Your objective ▸ Reproduce verbatim the items from the line containing "At which category" through the end of the items, both ends included. Omit the pictures from your answer.

Records provided ▸
________________________

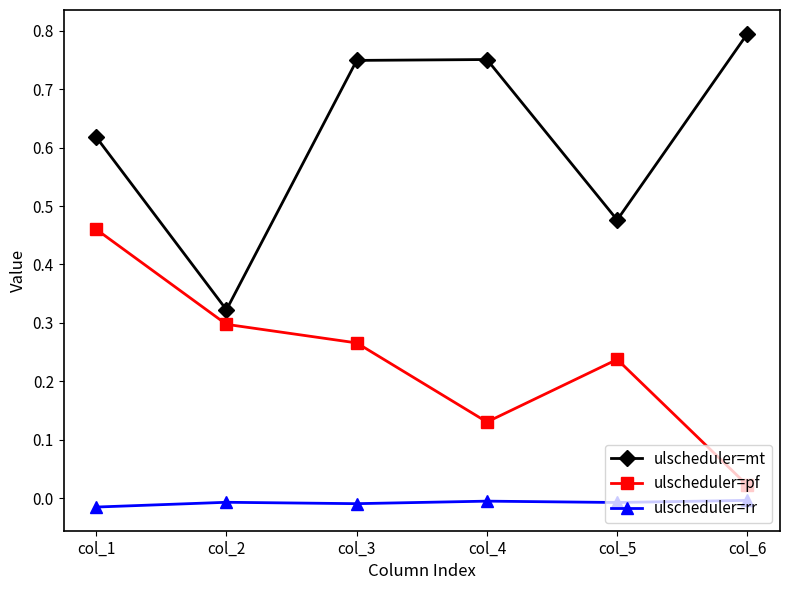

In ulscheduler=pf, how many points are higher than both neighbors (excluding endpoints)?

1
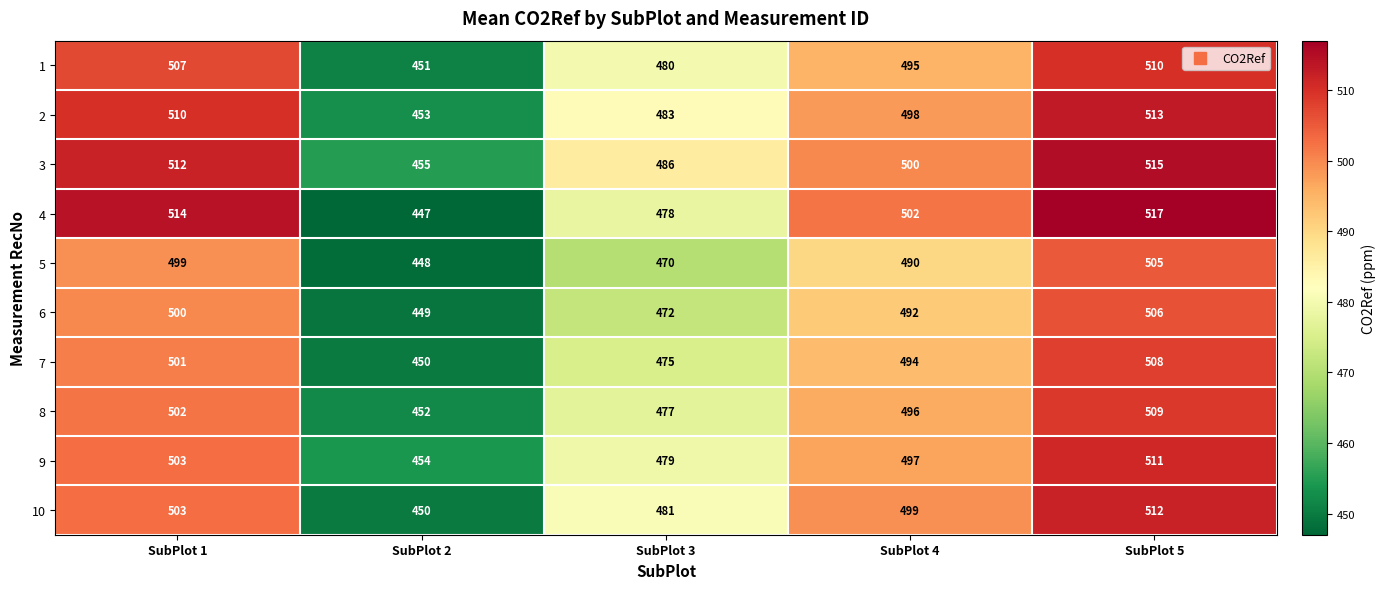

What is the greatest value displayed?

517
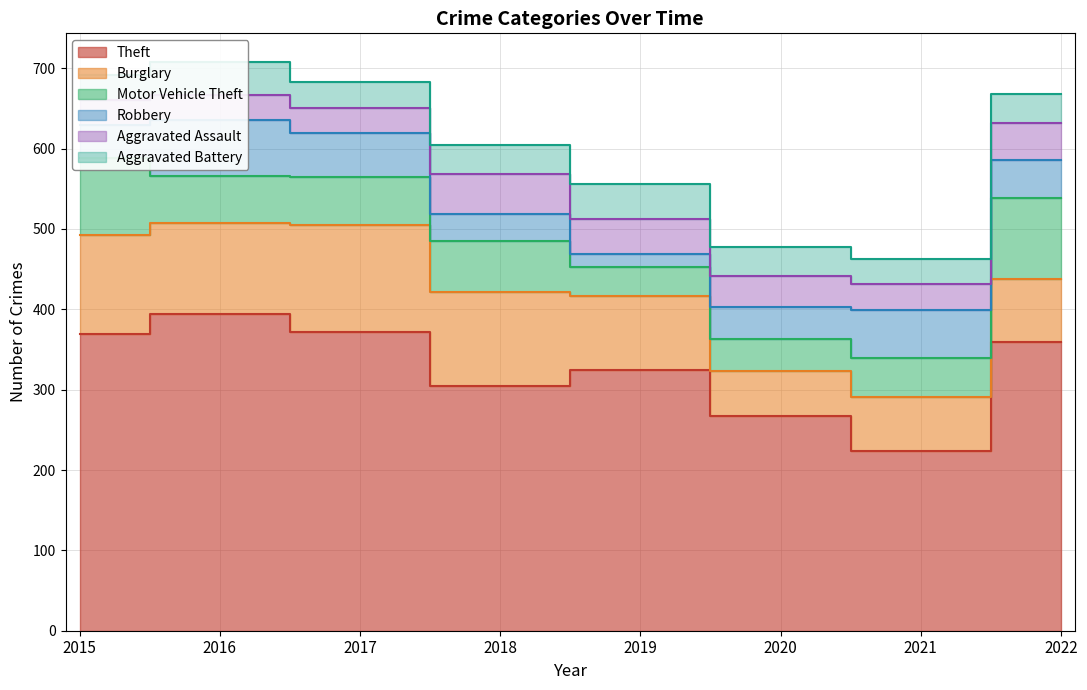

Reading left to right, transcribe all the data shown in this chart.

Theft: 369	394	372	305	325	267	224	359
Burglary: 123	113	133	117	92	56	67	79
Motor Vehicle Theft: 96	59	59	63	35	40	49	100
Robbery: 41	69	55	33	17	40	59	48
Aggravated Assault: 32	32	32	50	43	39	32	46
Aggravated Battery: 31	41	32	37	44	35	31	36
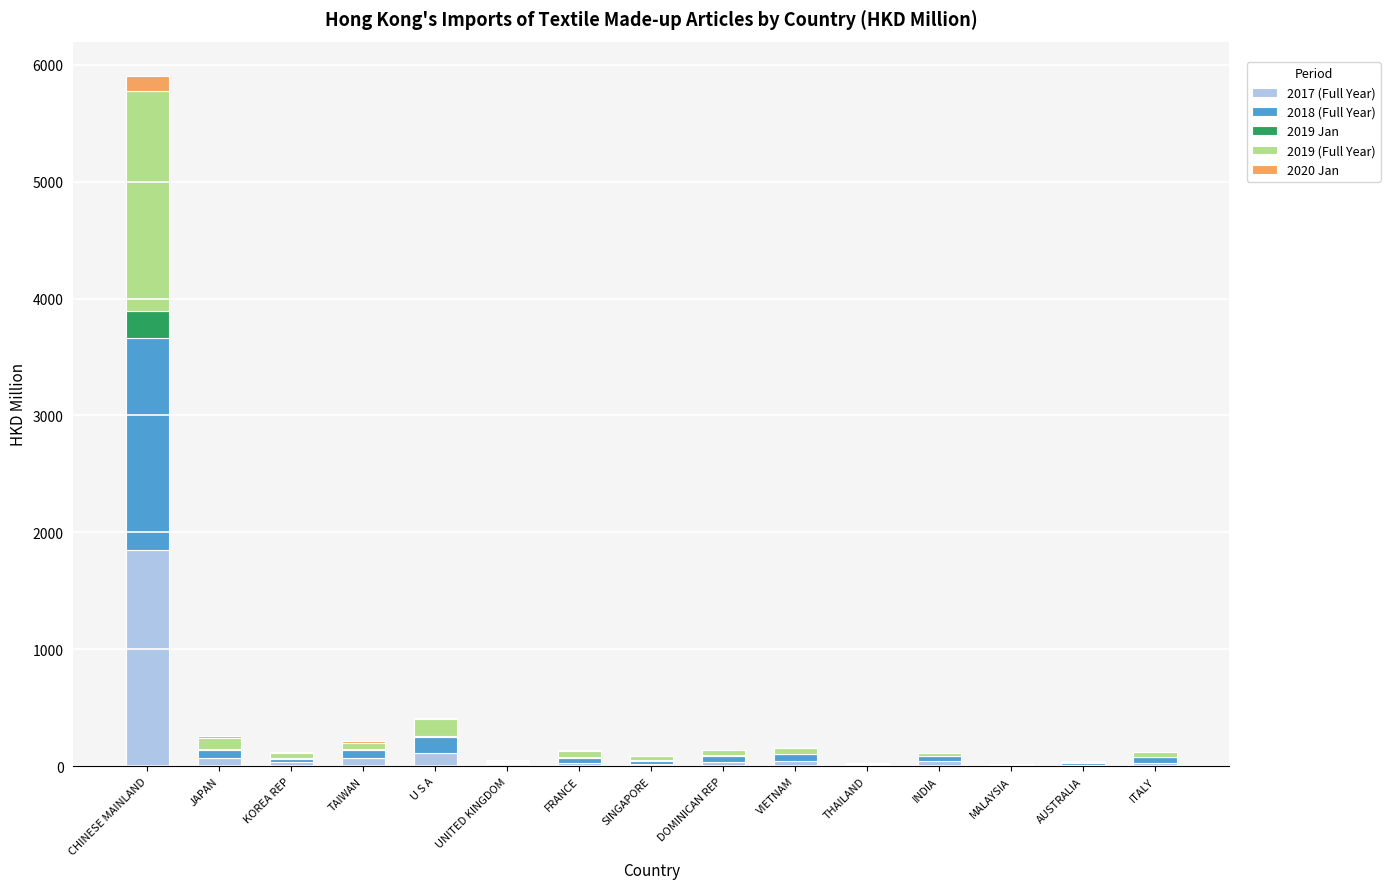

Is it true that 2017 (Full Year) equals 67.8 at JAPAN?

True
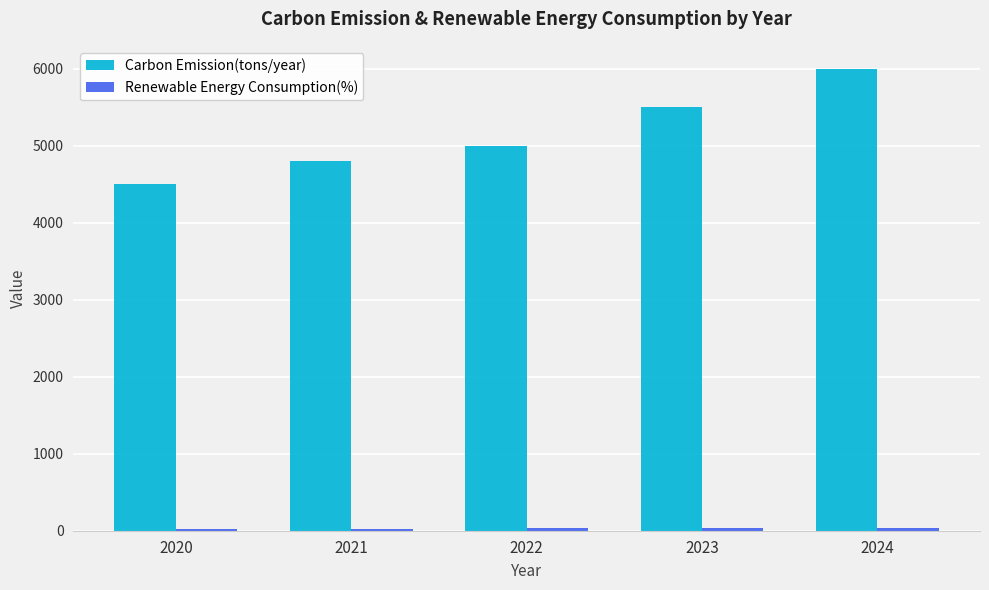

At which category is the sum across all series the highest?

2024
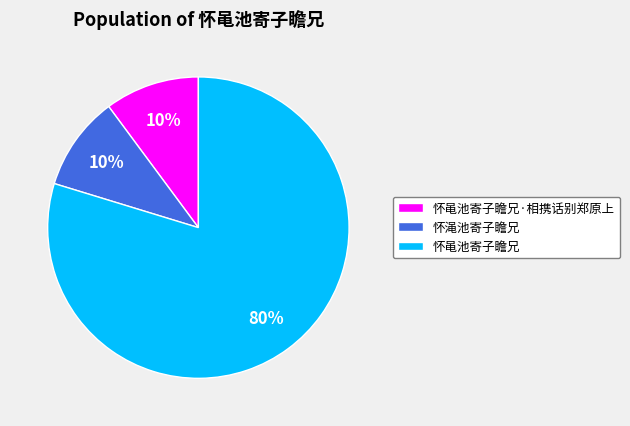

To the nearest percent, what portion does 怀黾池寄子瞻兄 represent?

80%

________________________

Expected output ▸
At which category is the sum across all series the highest?

2024

To the nearest percent, what portion does 怀黾池寄子瞻兄 represent?

80%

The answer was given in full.